• [Stored items]:
▼

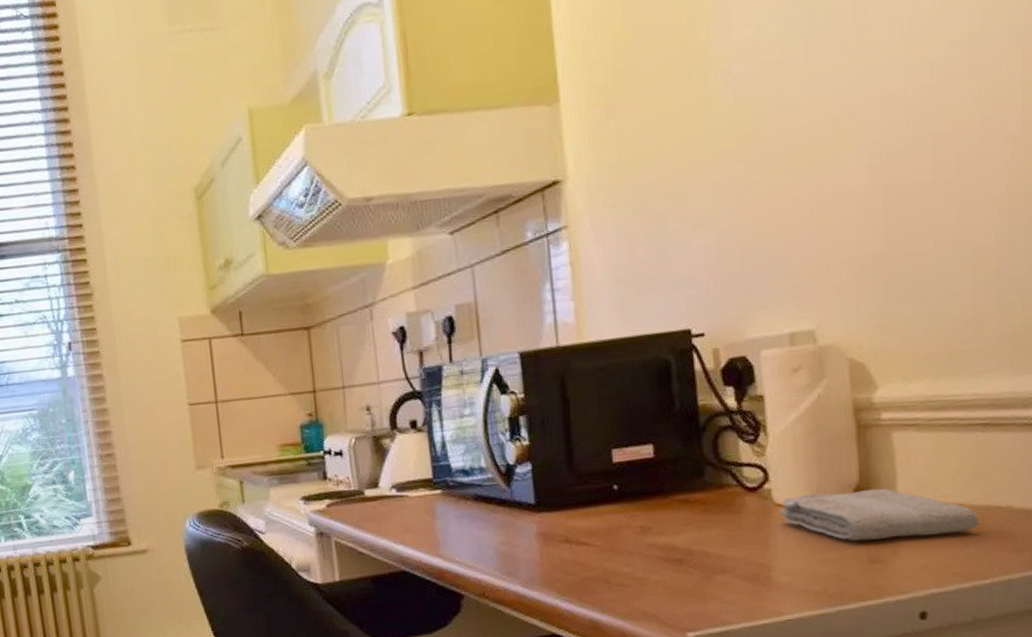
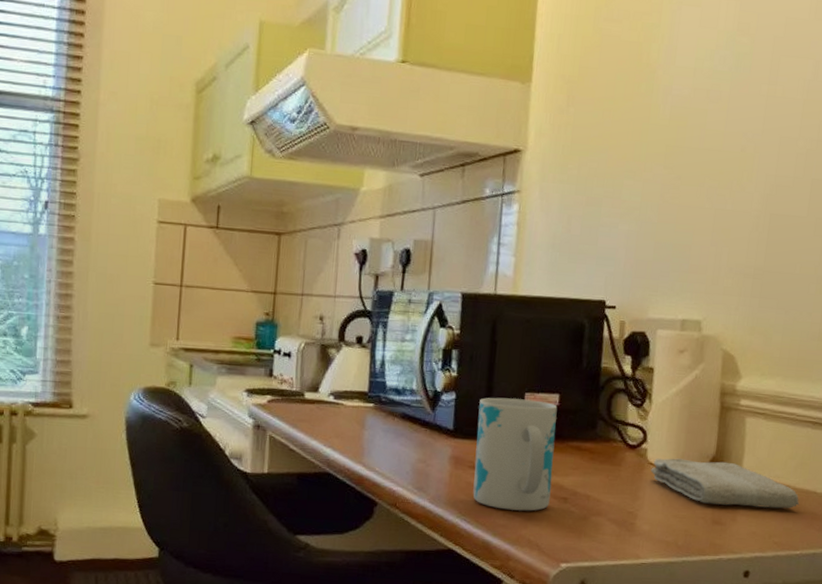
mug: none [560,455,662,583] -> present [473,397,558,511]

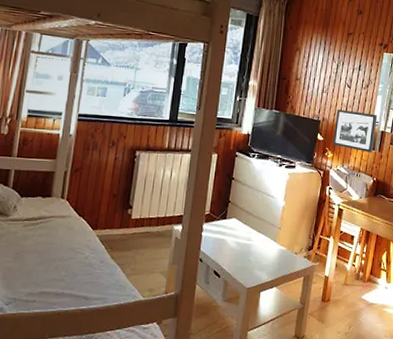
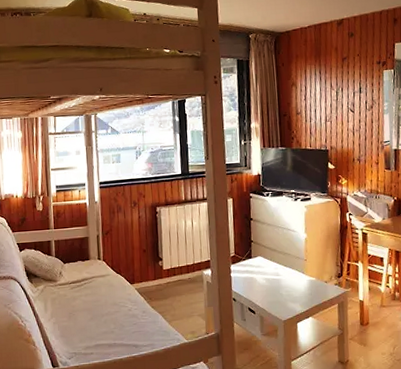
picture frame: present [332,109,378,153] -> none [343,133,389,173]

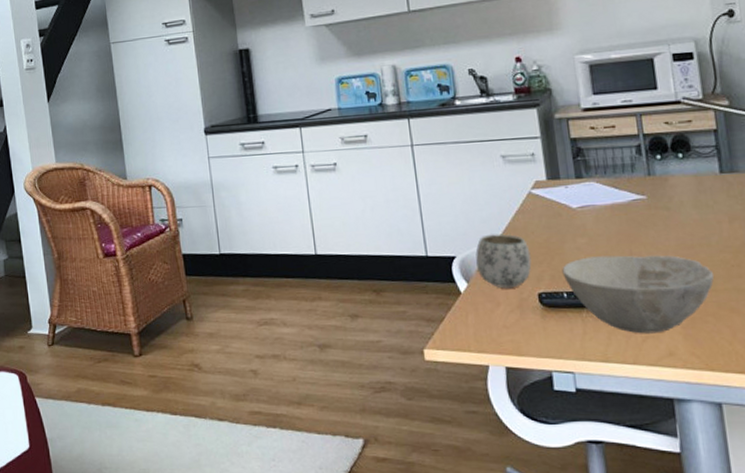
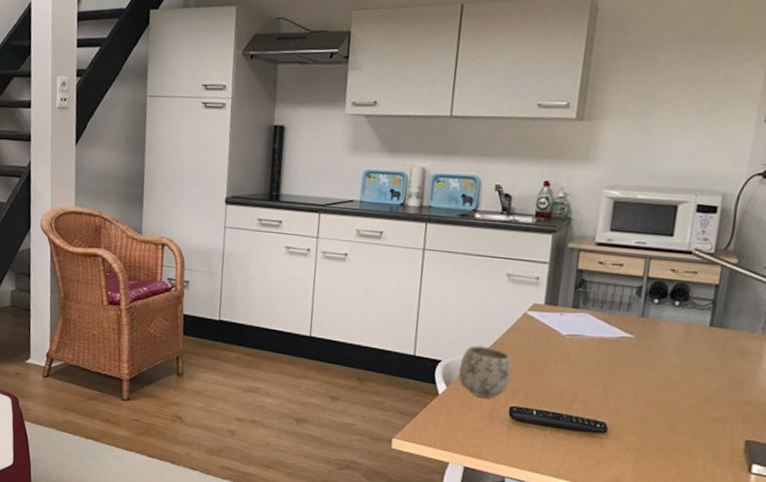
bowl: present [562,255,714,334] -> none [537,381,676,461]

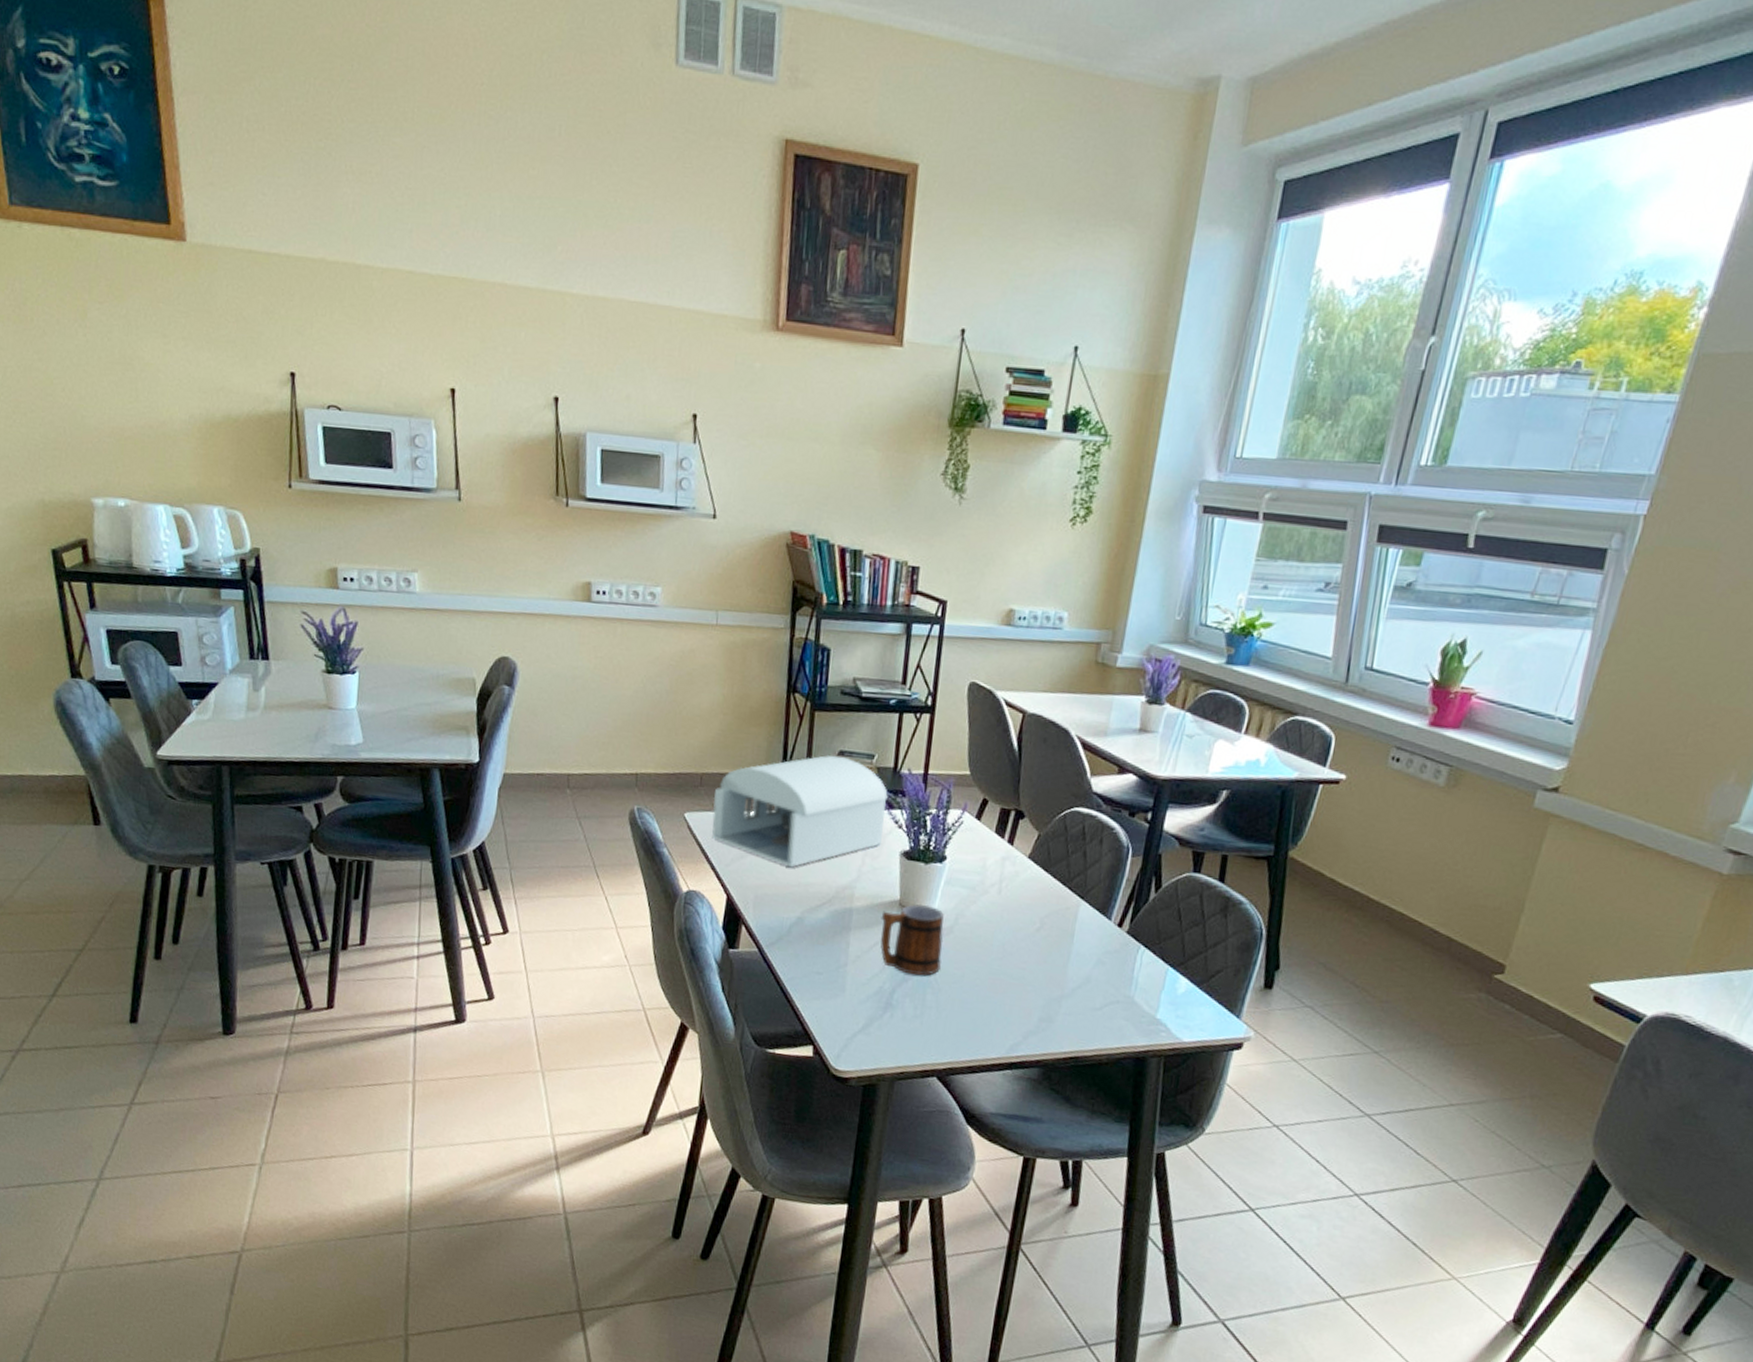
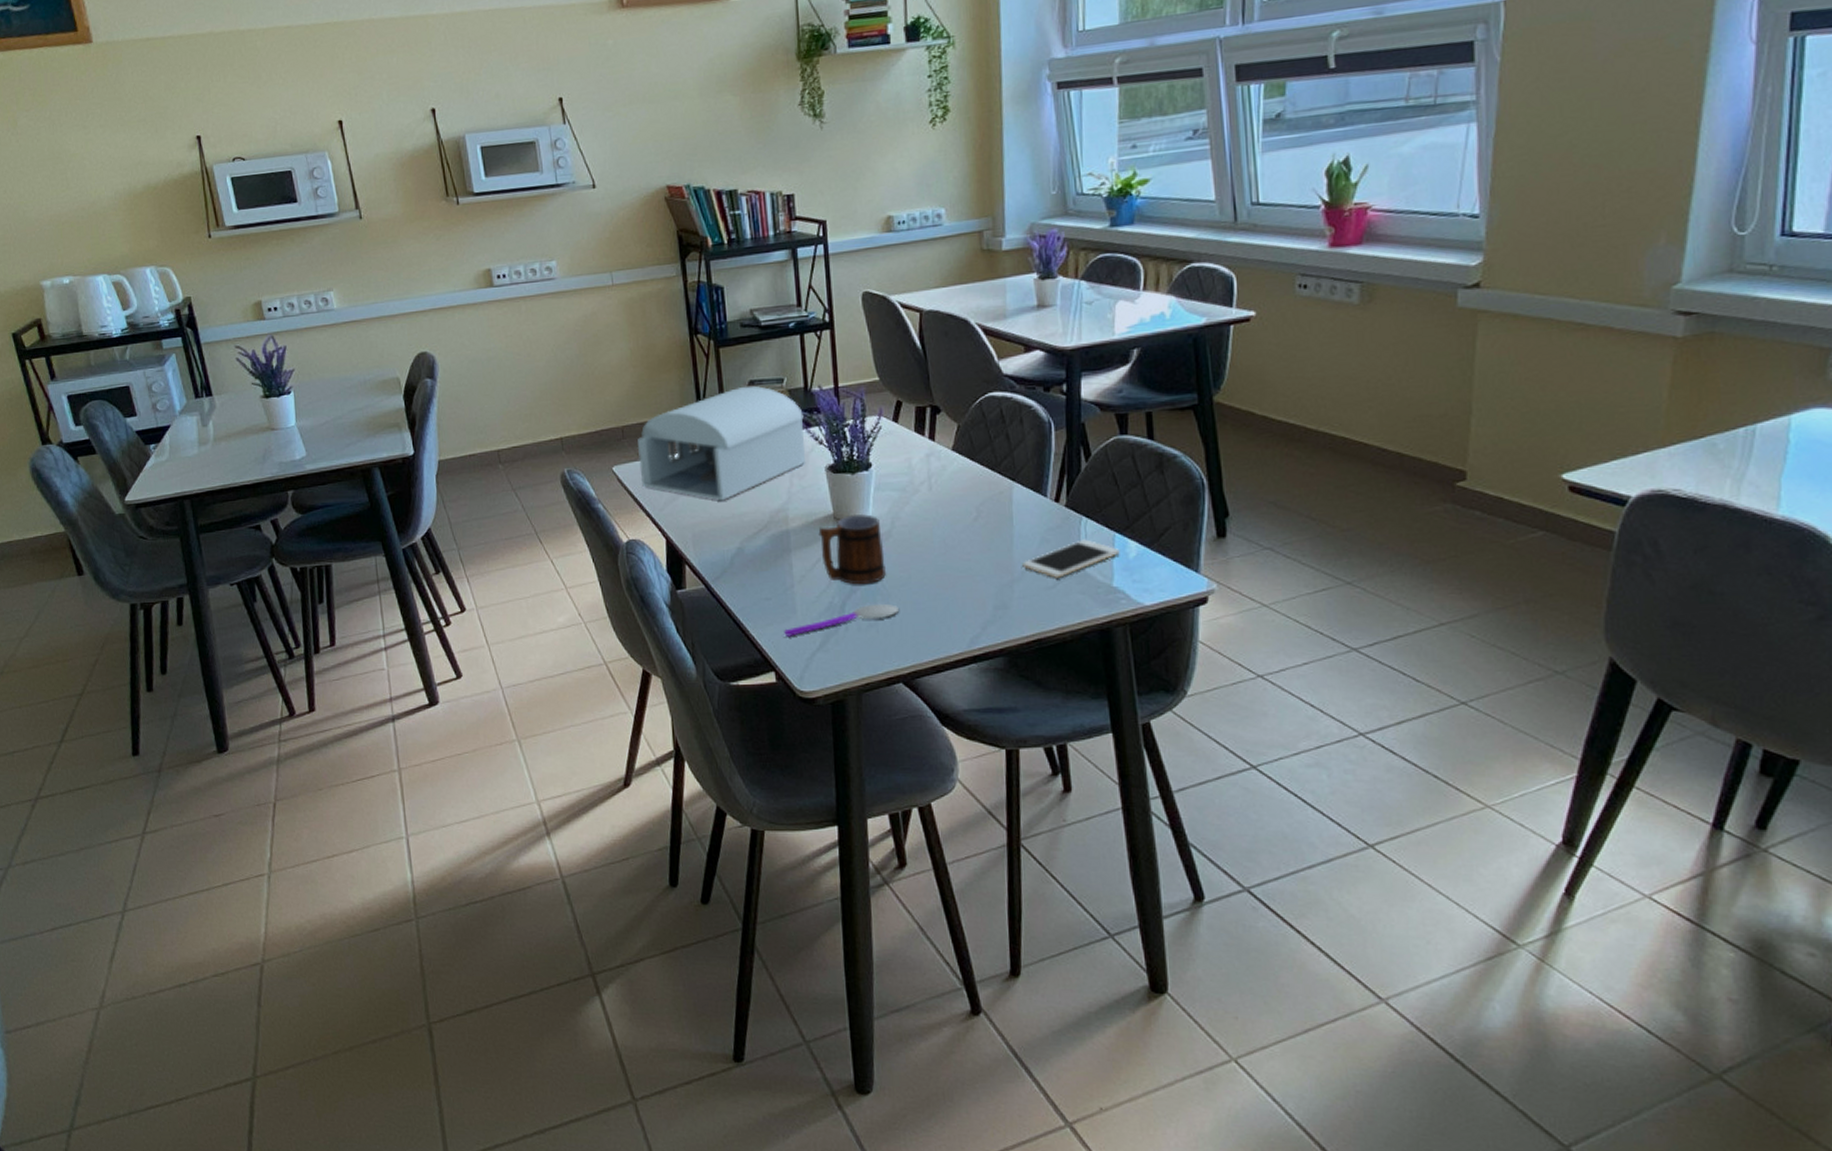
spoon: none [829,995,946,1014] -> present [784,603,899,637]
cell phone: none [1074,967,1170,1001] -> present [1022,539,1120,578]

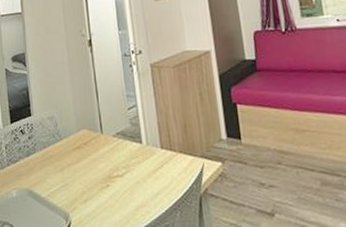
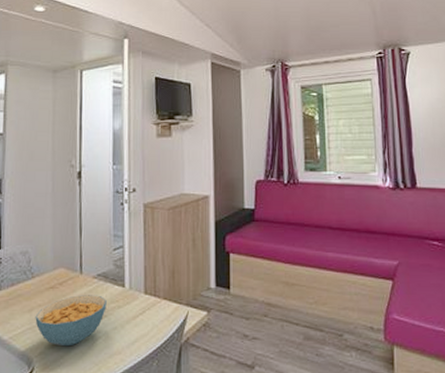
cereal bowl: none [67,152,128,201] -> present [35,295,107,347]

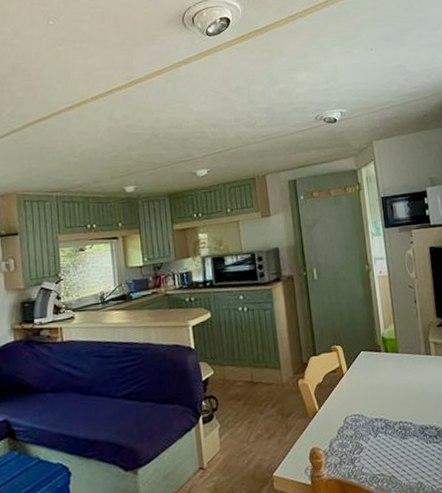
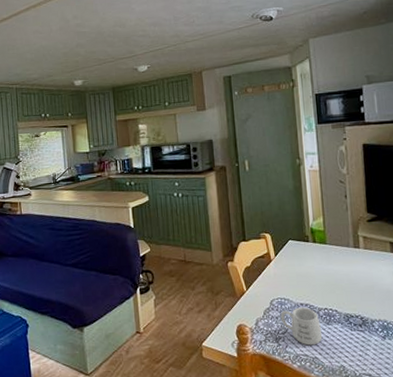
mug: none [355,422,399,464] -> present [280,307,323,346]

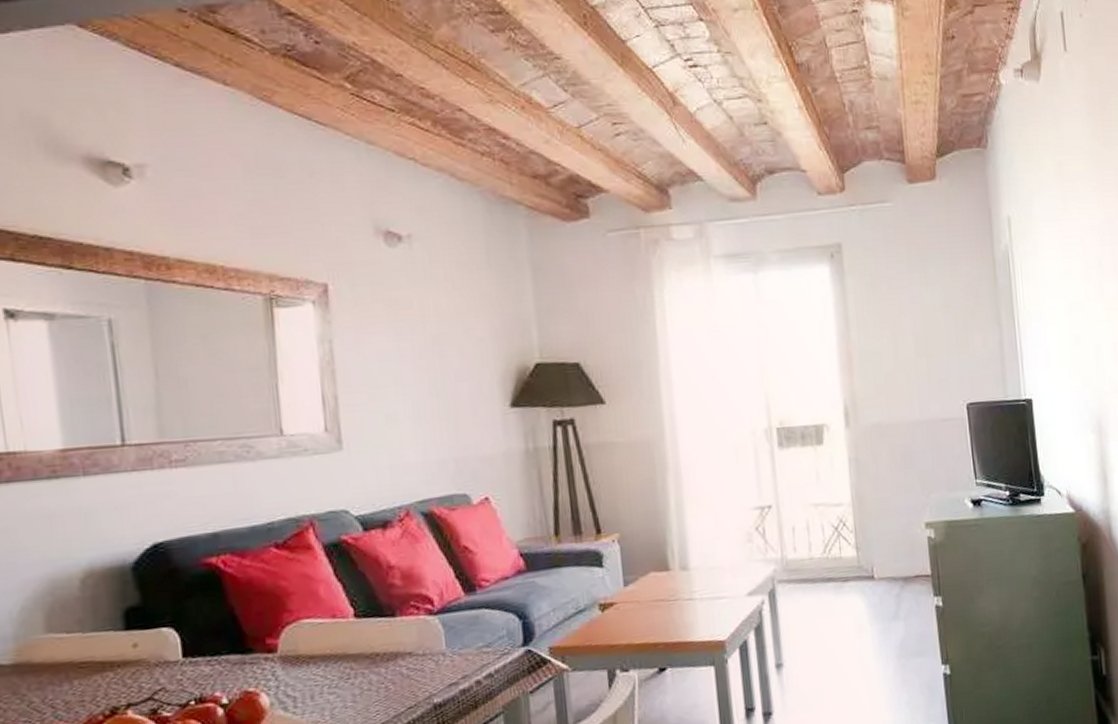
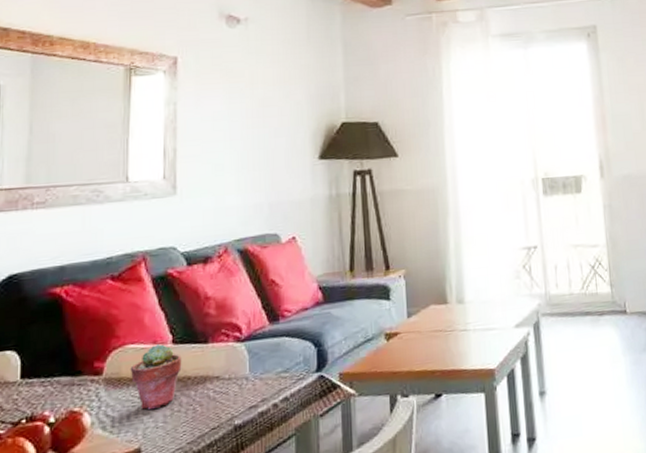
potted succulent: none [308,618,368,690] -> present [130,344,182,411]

▲

• [TASK REQUIREMENTS]:
Repeat only the lines from the line with "cereal bowl: none" to the end of the entries, including both the first and the last line, and drop every picture.

• [FINISHED EXERCISE]:
cereal bowl: none [67,152,128,201] -> present [35,295,107,347]

mug: none [355,422,399,464] -> present [280,307,323,346]

potted succulent: none [308,618,368,690] -> present [130,344,182,411]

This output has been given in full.